The next-generation format war has been quite the bitter battle, but it's obvious which format has come out on top. HD DVD is effectively dead, much to dismay of its major supporters. This must also be a big pain to any early adopters, because that black box with a blue laser is pretty much useless. Or at least it will be in a couple of months when the major studios stop releasing new movies in that format. Sucks to be you.
But how did it come to be like this? How did the Sony-backed Blu-ray format manage to stomp all over the Toshiba-backed HD DVD? After all, the HD DVD format came out of the DVD Forum, the same people that populated our homes with DVD movies. It was a tried and true name that people would recognize, but it just wasn't enough.
Let's take a stroll down memory lane...
The Beginning of the War
When high-definition televisions (HDTV) came onto the scene, people started scrambling to see where they could get their hands on some quality hi-def content. A regular DVD player just wasn't good enough and the upscaling DVD players seemed like a cop-out.
It was at this time that a new format had to be born. On one side of the equation was the DVD Forum, and this was chaired by Toshiba. By using lasers with short wavelength (blue), they were able to create a format that could store three times as much as a regular DVD. Using a dual-layer disc, this made enough room for 30GB of data. On the other side of the equation was the Blu-ray Disc Association, founded by nine initial members.

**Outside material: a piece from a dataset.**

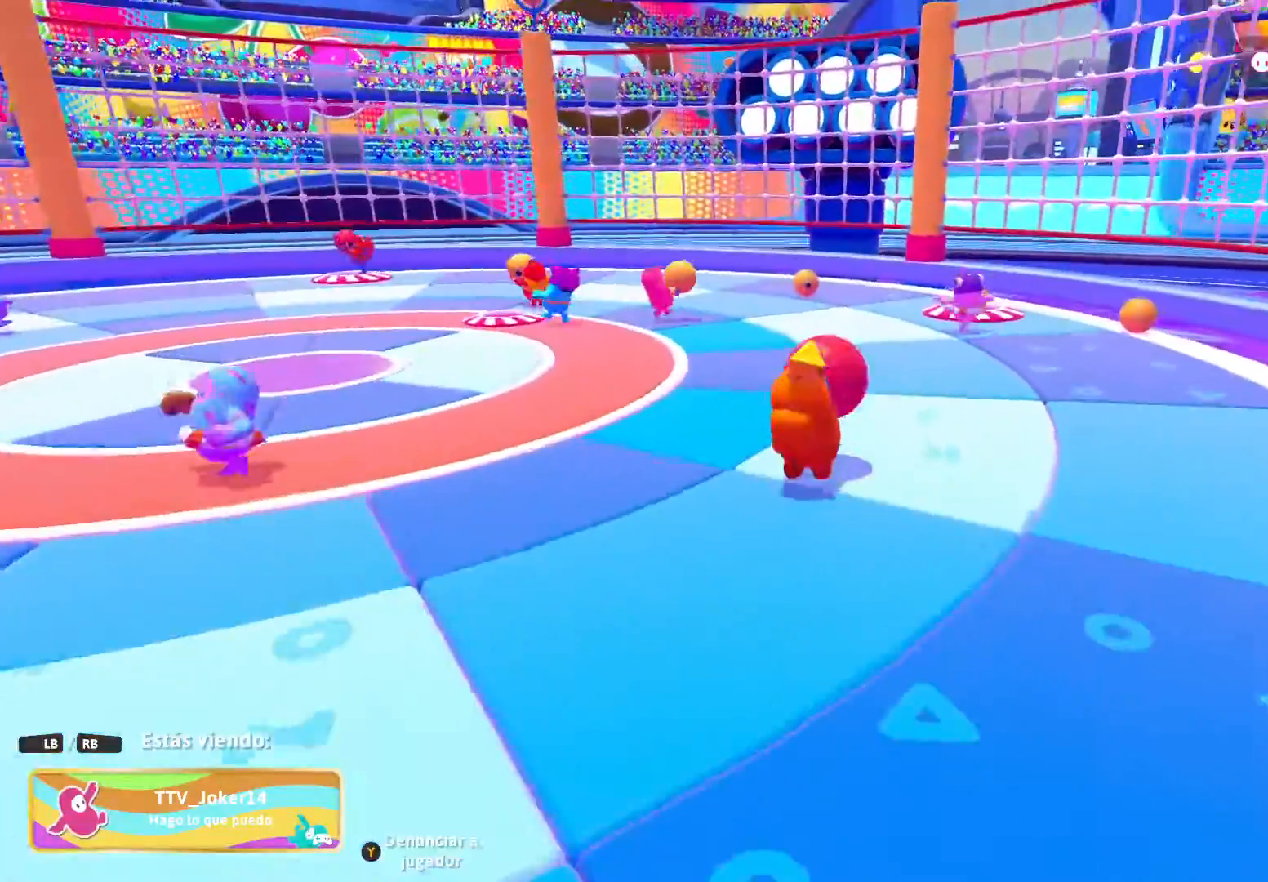
{"buttons": [], "left_stick": "center", "right_stick": "center", "events": [[134, "right_stick", "left"], [501, "right_stick", "center"]]}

Also utilizing a blue laser, these guys are able to cram 50GB onto a dual-layer disc, nearly double that of HD DVD. This was the first step toward next-gen dominance.
Xbox 360 vs. PlayStation 3
A major factor in the format war happened to involve video game systems. Just as Sony did with the PS2 and DVDs, they packed the ability to play Blu-ray movies into their PlayStation 3. Although the PS3 was severely more expensive than its gaming competitors, the Blu-ray functionality actually made it a decent value. Think of it this way. You could buy a PS3 for $600 or you could buy a standalone Blu-ray player for $800 or more. You do the math.
Your mileage will vary, but I also found that the Blu-ray player on the PS3 was actually better than standalone players. At least, that was my experience with a standalone Samsung. This is even more motivation to consider a PS3. But I digress.
Fighting out of the red corner is the Xbox 360. The gaming system did not have any HD optical disc drive from the get-go, but consumers were offered the opportunity to buy an HD DVD add-on for a couple hundred bucks. If you already owned an Xbox 360, this made for a fairly affordable solution.
I don't have the exact figures, but as I recall, the PlayStation 3 sold better than the HD DVD add-on for the Xbox 360. This may have served as a rather important factor in the eventual demise of HD DVD, because the PS3 essentially created a user base for Blu-ray.